For Mr. Cook, the focus on Asia “came down to two things,” said one former ...Apple executive. Factories in Asia “can scale up and down faster” and “Asian supply chains have surpassed what’s in the U.S.” The result is that “we can’t compete at this point,” the executive said.
The impact of such advantages became obvious as soon as Mr. Jobs demanded glass screens in 2007.
For years, cellphone makers had avoided using glass because it required precision in cutting and grinding that was extremely difficult to achieve. Apple had already selected an American company, Corning Inc., to manufacture large panes of strengthened glass. But figuring out how to cut those panes into millions of iPhone screens required finding an empty cutting plant, ...and an army of midlevel engineers. It would cost a fortune simply to prepare.
Then a bid for the work arrived from a Chinese factory.
When an Apple team visited, the Chinese plant’s owners were already constructing a new wing. “This is in case you give us the contract,” the manager said... The Chinese government had agreed to underwrite costs for numerous industries, and those subsidies had trickled down to the glass-cutting factory. It had a warehouse filled with glass samples available to Apple, free of charge. The owners made engineers available at almost no cost. They had built on-site dormitories so employees would be available 24 hours a day.
The Chinese plant got the job.
“The entire supply chain is in China now,” said another former high-ranking Apple executive. “You need a thousand rubber gaskets? That’s the factory next door. You need a million screws? That factory is a block away. You need that screw made a little bit different? It will take three hours.”
In Foxconn City
An eight-hour drive from that glass factory is a complex, known informally as Foxconn City, where the iPhone is assembled. To Apple executives, Foxconn City was further evidence that China ...outpaced their American counterparts.
That’s because nothing like Foxconn City exists in the United States.
The facility has 230,000 employees, many working six days a week, often spending up to 12 hours a day at the plant. Over a quarter of Foxconn’s work force lives in company barracks and many workers earn less than $17 a day. ...
“They could hire 3,000 people overnight,” said Jennifer Rigoni, who was Apple’s worldwide supply demand manager until 2010, but declined to discuss specifics of her work. “What U.S. plant can find 3,000 people overnight and convince them to live in dorms?”
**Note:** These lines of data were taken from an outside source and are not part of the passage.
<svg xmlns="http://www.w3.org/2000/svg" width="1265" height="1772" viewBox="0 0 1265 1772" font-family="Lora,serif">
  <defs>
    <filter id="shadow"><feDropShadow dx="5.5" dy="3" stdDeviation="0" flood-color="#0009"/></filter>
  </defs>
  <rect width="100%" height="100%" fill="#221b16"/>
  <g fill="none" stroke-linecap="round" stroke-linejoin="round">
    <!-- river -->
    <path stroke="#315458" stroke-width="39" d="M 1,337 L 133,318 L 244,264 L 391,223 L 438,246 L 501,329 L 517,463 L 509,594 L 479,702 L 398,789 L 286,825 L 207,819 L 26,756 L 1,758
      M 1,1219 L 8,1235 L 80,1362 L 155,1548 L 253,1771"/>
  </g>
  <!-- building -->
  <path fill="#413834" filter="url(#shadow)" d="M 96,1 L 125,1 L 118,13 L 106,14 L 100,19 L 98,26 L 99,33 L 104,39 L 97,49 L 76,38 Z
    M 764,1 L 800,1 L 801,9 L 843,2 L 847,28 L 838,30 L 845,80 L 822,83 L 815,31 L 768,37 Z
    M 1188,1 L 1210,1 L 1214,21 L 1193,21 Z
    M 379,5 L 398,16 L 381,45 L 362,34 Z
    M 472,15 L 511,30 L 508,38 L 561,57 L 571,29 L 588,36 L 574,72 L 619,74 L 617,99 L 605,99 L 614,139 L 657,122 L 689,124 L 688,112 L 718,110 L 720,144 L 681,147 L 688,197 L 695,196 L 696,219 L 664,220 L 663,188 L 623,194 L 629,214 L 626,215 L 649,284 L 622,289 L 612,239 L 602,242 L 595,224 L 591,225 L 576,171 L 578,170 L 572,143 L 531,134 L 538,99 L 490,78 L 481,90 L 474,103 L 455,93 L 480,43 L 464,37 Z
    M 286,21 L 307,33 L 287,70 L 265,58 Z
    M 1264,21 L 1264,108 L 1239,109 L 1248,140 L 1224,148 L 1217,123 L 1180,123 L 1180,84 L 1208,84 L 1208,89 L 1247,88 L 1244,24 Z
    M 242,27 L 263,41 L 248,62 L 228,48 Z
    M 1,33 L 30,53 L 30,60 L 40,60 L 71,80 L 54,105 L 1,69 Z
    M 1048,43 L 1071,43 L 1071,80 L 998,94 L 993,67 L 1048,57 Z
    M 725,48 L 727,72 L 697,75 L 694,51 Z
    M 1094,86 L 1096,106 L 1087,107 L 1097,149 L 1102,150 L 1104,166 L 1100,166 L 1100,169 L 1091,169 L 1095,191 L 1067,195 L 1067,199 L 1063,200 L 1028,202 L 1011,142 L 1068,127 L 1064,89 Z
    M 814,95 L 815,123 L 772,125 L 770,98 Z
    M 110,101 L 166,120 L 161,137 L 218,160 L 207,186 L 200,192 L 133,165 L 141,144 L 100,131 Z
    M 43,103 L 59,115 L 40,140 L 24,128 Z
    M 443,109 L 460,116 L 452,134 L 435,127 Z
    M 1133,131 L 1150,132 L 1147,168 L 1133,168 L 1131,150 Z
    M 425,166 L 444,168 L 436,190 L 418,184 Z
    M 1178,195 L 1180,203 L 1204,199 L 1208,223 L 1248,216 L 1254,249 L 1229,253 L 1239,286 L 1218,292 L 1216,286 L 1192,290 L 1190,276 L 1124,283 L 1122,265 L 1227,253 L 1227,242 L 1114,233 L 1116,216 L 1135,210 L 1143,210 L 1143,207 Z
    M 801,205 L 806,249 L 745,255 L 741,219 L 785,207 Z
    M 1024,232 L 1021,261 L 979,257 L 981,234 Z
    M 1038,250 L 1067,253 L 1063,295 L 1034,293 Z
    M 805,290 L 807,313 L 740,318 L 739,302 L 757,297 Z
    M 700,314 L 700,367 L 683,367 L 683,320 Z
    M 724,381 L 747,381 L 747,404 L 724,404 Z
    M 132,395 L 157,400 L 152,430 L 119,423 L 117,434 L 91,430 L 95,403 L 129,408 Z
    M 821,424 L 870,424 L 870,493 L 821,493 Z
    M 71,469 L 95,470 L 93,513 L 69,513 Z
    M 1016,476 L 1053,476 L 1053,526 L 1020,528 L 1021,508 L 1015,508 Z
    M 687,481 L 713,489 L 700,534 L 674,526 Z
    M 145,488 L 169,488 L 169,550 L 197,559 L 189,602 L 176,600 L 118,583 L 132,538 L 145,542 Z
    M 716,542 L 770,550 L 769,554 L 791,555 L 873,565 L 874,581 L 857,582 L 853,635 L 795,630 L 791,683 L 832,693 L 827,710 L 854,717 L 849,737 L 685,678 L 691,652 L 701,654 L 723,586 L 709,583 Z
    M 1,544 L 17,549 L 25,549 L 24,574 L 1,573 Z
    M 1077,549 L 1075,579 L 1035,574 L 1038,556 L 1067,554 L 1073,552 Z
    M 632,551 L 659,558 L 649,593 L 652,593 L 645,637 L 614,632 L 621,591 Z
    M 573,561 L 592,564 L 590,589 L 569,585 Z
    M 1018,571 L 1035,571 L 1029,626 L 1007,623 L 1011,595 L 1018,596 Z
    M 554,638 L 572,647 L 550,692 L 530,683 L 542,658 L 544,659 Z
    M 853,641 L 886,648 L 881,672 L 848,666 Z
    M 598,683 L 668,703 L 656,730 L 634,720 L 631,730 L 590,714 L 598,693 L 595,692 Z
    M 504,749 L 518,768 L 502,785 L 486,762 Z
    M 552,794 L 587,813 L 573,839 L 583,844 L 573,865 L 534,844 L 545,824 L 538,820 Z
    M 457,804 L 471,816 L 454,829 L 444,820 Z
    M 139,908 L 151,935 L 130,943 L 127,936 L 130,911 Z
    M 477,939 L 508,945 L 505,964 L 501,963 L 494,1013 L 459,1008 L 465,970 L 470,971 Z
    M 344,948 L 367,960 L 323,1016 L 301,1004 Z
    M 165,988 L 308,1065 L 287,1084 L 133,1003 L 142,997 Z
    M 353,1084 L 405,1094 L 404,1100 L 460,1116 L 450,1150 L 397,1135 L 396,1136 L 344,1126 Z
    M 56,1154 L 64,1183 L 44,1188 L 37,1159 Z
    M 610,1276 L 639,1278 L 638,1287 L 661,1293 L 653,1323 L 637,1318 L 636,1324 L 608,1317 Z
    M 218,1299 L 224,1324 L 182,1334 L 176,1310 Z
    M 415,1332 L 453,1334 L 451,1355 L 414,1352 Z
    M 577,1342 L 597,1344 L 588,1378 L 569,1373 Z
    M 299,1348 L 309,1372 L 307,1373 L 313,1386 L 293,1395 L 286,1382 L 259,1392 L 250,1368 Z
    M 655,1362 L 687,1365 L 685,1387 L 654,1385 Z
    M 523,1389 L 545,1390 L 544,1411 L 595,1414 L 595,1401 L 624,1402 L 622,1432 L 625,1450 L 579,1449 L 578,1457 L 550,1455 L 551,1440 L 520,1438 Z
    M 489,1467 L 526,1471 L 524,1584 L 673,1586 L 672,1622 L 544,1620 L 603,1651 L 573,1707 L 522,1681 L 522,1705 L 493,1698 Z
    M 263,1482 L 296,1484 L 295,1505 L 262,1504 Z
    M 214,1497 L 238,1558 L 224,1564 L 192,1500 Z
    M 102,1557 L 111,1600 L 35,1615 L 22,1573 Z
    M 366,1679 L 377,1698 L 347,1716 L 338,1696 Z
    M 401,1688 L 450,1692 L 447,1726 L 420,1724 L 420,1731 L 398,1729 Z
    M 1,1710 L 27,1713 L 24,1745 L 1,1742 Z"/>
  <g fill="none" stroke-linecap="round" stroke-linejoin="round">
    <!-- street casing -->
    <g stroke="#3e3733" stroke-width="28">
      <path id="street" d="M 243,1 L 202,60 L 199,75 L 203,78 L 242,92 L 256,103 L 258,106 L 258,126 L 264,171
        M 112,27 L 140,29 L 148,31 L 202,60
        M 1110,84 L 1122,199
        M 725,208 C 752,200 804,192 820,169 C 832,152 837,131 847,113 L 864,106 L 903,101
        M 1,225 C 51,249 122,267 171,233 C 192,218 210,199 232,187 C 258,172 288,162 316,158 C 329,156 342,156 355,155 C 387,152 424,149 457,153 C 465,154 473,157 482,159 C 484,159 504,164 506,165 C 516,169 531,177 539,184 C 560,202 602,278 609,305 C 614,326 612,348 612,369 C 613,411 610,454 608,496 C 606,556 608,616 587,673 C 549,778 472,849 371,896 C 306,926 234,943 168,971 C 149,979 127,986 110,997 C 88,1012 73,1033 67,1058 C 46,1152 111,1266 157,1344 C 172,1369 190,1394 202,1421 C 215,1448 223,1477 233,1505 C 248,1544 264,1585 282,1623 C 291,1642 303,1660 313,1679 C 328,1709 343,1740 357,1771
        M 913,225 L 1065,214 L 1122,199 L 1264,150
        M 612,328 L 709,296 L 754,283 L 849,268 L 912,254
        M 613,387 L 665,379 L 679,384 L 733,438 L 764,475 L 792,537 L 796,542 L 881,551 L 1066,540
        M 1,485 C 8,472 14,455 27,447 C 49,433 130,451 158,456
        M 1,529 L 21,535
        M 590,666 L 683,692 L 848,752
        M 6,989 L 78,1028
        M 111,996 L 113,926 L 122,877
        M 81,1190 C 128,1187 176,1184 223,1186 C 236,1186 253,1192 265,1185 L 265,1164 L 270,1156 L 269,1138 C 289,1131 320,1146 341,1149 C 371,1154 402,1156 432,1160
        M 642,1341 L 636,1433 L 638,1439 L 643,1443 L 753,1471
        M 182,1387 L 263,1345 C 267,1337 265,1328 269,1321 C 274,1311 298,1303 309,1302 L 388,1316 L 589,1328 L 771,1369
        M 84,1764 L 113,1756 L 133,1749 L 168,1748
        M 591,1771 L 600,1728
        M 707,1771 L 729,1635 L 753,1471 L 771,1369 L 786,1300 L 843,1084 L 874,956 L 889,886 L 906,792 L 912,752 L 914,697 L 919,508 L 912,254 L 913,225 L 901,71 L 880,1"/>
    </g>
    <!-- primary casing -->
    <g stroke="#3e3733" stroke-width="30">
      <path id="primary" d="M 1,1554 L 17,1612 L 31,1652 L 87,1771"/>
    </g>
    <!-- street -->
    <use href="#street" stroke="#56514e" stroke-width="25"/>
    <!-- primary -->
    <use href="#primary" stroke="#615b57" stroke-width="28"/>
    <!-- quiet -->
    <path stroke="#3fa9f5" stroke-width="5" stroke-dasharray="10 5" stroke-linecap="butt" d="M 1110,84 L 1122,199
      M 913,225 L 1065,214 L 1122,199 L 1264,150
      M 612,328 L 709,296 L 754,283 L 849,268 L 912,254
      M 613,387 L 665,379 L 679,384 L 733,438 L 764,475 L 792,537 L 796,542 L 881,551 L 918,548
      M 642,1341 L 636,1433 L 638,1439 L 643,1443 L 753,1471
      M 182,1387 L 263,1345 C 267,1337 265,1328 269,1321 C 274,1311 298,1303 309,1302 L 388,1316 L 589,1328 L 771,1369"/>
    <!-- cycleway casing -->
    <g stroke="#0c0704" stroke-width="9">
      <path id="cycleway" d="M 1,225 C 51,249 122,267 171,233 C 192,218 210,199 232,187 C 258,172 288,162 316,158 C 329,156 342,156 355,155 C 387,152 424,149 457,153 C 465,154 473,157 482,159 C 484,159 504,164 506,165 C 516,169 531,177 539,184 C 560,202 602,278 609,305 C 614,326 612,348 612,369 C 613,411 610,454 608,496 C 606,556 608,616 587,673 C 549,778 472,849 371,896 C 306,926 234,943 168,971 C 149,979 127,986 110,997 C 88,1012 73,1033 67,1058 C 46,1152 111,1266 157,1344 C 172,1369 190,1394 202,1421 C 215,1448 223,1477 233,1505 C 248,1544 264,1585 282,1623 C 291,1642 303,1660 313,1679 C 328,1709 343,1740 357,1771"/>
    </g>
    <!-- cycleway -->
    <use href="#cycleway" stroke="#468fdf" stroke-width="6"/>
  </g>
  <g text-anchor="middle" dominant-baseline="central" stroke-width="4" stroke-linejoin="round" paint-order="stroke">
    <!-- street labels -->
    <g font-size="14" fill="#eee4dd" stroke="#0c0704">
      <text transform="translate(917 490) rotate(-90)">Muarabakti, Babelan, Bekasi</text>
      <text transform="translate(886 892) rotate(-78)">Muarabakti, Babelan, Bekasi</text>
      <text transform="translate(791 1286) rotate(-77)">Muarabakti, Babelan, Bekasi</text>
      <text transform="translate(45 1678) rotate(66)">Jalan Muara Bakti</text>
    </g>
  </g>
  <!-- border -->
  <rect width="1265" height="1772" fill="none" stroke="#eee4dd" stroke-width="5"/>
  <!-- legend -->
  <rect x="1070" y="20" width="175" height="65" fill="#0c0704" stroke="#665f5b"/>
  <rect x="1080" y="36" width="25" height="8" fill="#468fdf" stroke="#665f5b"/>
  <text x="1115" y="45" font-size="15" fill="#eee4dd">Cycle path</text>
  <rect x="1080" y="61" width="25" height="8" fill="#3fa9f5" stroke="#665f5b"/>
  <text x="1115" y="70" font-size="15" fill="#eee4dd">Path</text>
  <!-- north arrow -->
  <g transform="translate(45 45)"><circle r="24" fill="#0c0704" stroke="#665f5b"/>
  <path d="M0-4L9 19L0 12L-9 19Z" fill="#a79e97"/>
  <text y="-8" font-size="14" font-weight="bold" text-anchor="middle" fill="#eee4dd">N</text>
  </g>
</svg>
In mid-2007, after a month of experimentation, Apple’s engineers finally perfected a method for cutting strengthened glass so it could be used in the iPhone’s screen. The first truckloads of cut glass arrived at Foxconn City in the dead of night... That’s when managers woke thousands of workers, who crawled into their uniforms — white and black shirts for men, red for women — and quickly lined up to assemble, by hand, the phones. Within three months, Apple had sold one million iPhones. ...
Manufacturing glass for the iPhone revived a Corning factory in Kentucky, and today, much of the glass in iPhones is still made there. After the iPhone ...Corning received a flood of orders from other companies hoping to imitate Apple’s designs... and it has hired or continued employing about 1,000 Americans to support the emerging market.
But as that market has expanded, the bulk of Corning’s strengthened glass manufacturing has occurred at plants in Japan and Taiwan.
“Our customers are in Taiwan, Korea, Japan and China,” said James B. Flaws, Corning’s vice chairman... “We could make the glass here, and then ship it by boat, but that takes 35 days. Or, we could ship it by air, but that’s 10 times as expensive. So we build our glass factories next door to assembly factories, and those are overseas.”